# Instructions to follow
Count the lines in the records below that contain the string "Winterthur". Give only the number.

** Opening Listed records block **

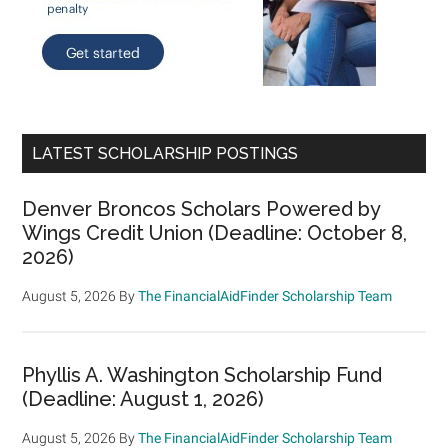
LATEST SCHOLARSHIP POSTINGS
Denver Broncos Scholars Powered by
Wings Credit Union (Deadline: October 8,
2026)
August 5, 2026
By
The FinancialAidFinder Scholarship Team
Phyllis A. Washington Scholarship Fund
(Deadline: August 1, 2026)
August 5, 2026
By
The FinancialAidFinder Scholarship Team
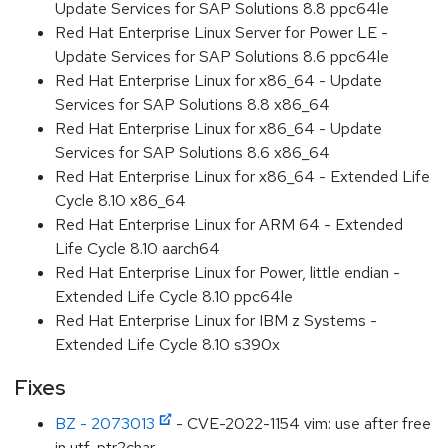
Update Services for SAP Solutions 8.8 ppc64le
Red Hat Enterprise Linux Server for Power LE -
Update Services for SAP Solutions 8.6 ppc64le
Red Hat Enterprise Linux for x86_64 - Update
Services for SAP Solutions 8.8 x86_64
Red Hat Enterprise Linux for x86_64 - Update
Services for SAP Solutions 8.6 x86_64
Red Hat Enterprise Linux for x86_64 - Extended Life
Cycle 8.10 x86_64
Red Hat Enterprise Linux for ARM 64 - Extended
Life Cycle 8.10 aarch64
Red Hat Enterprise Linux for Power, little endian -
Extended Life Cycle 8.10 ppc64le
Red Hat Enterprise Linux for IBM z Systems -
Extended Life Cycle 8.10 s390x
Fixes
BZ - 2073013
- CVE-2022-1154 vim: use after free
in utf_ptr2char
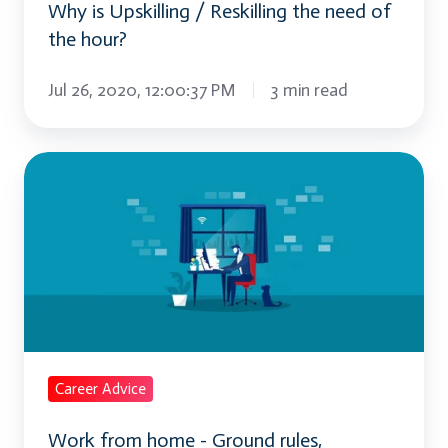
Why is Upskilling / Reskilling the need of
hour?
the hour?
Jul 26, 2020, 12:00:37 PM
3 min read
Work
from
home
-
Ground
rules,
Strategies
and
Career Advice
Implications
Work from home - Ground rules,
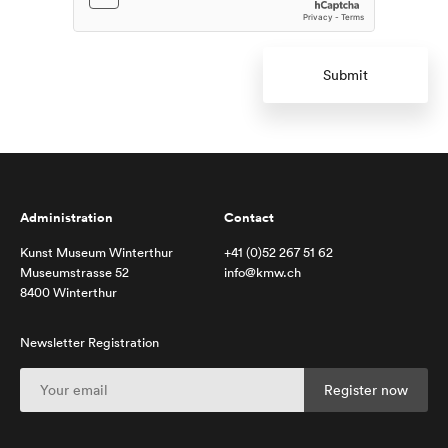
Submit
Administration
Contact
Kunst Museum Winterthur
+41 (0)52 267 51 62
Museumstrasse 52
info@kmw.ch
8400 Winterthur
Newsletter Registration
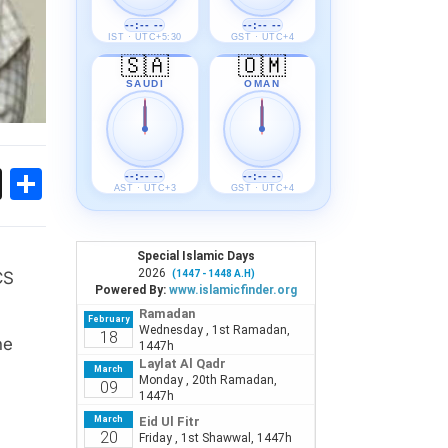
--:-- --
--:-- --
IST · UTC+5:30
GST · UTC+4
🇸🇦
🇴🇲
SAUDI
OMAN
ok
sApp
Threads
Share
--:-- --
--:-- --
AST · UTC+3
GST · UTC+4
CS
he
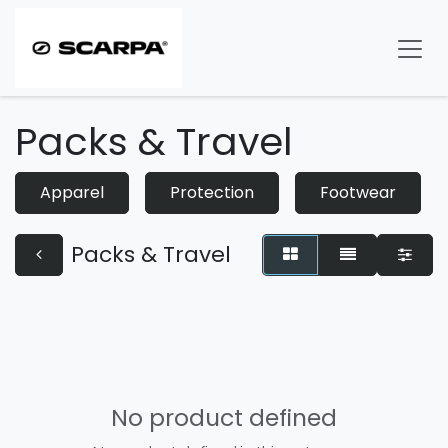
Skip to Content
Packs & Travel
Apparel
Protection
Footwear
Packs & Travel
No product defined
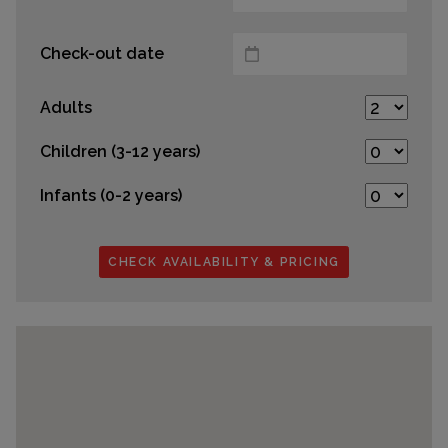
Check-out date
Adults
Children (3-12 years)
Infants (0-2 years)
CHECK AVAILABILITY & PRICING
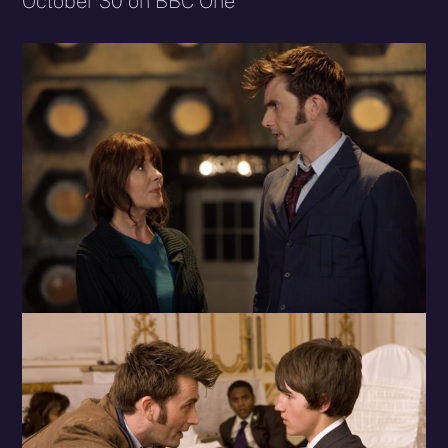
October 30 on BBC One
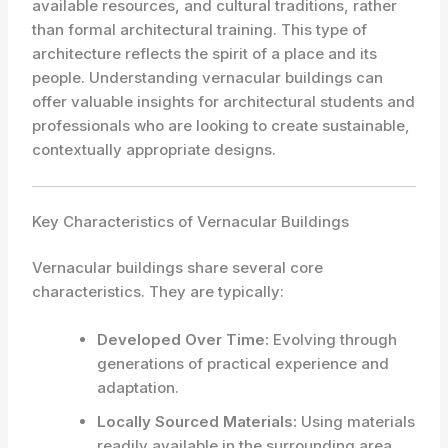
available resources, and cultural traditions, rather
than formal architectural training. This type of
architecture reflects the spirit of a place and its
people. Understanding vernacular buildings can
offer valuable insights for architectural students and
professionals who are looking to create sustainable,
contextually appropriate designs.
Key Characteristics of Vernacular Buildings
Vernacular buildings share several core
characteristics. They are typically:
Developed Over Time:
Evolving through
generations of practical experience and
adaptation.
Locally Sourced Materials:
Using materials
readily available in the surrounding area.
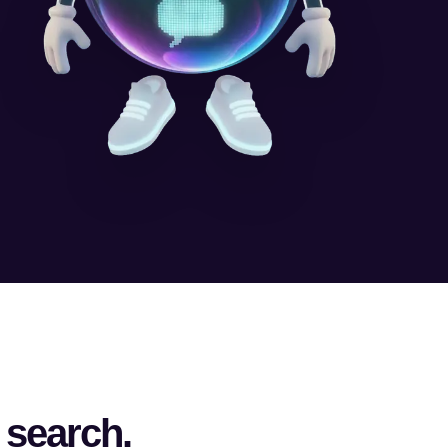
 search.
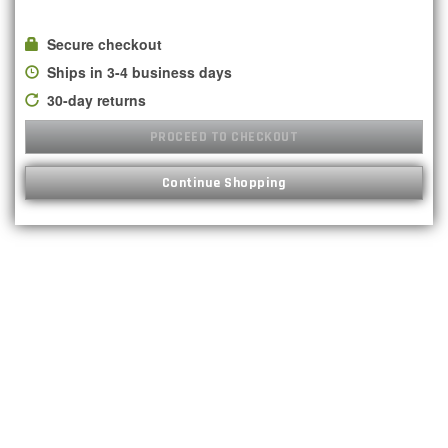
Secure checkout
Ships in 3-4 business days
30-day returns
PROCEED TO CHECKOUT
Continue Shopping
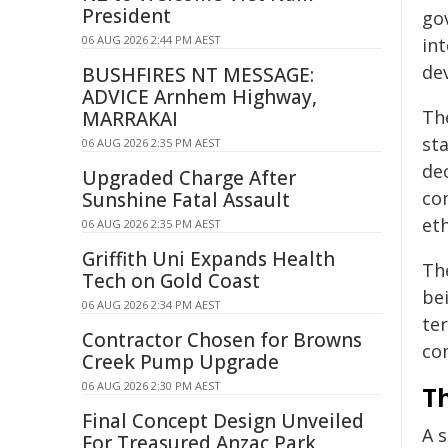
President
gov
06 AUG 2026 2:44 PM AEST
in
dev
BUSHFIRES NT MESSAGE:
ADVICE Arnhem Highway,
Th
MARRAKAI
st
06 AUG 2026 2:35 PM AEST
de
Upgraded Charge After
co
Sunshine Fatal Assault
et
06 AUG 2026 2:35 PM AEST
Griffith Uni Expands Health
Th
Tech on Gold Coast
be
06 AUG 2026 2:34 PM AEST
te
Contractor Chosen for Browns
co
Creek Pump Upgrade
06 AUG 2026 2:30 PM AEST
T
Final Concept Design Unveiled
A s
For Treasured Anzac Park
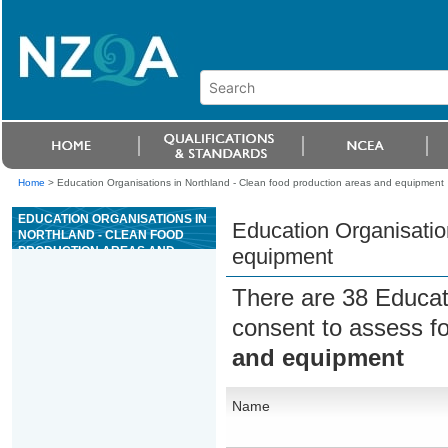
Home
>
Education Organisations in Northland - Clean food production areas and equipment
EDUCATION ORGANISATIONS IN
Education Organisatio
NORTHLAND - CLEAN FOOD
PRODUCTION AREAS AND
equipment
EQUIPMENT
There are 38 Educat
consent to assess f
and equipment
Name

** Closing Listed records block **

# Task response
2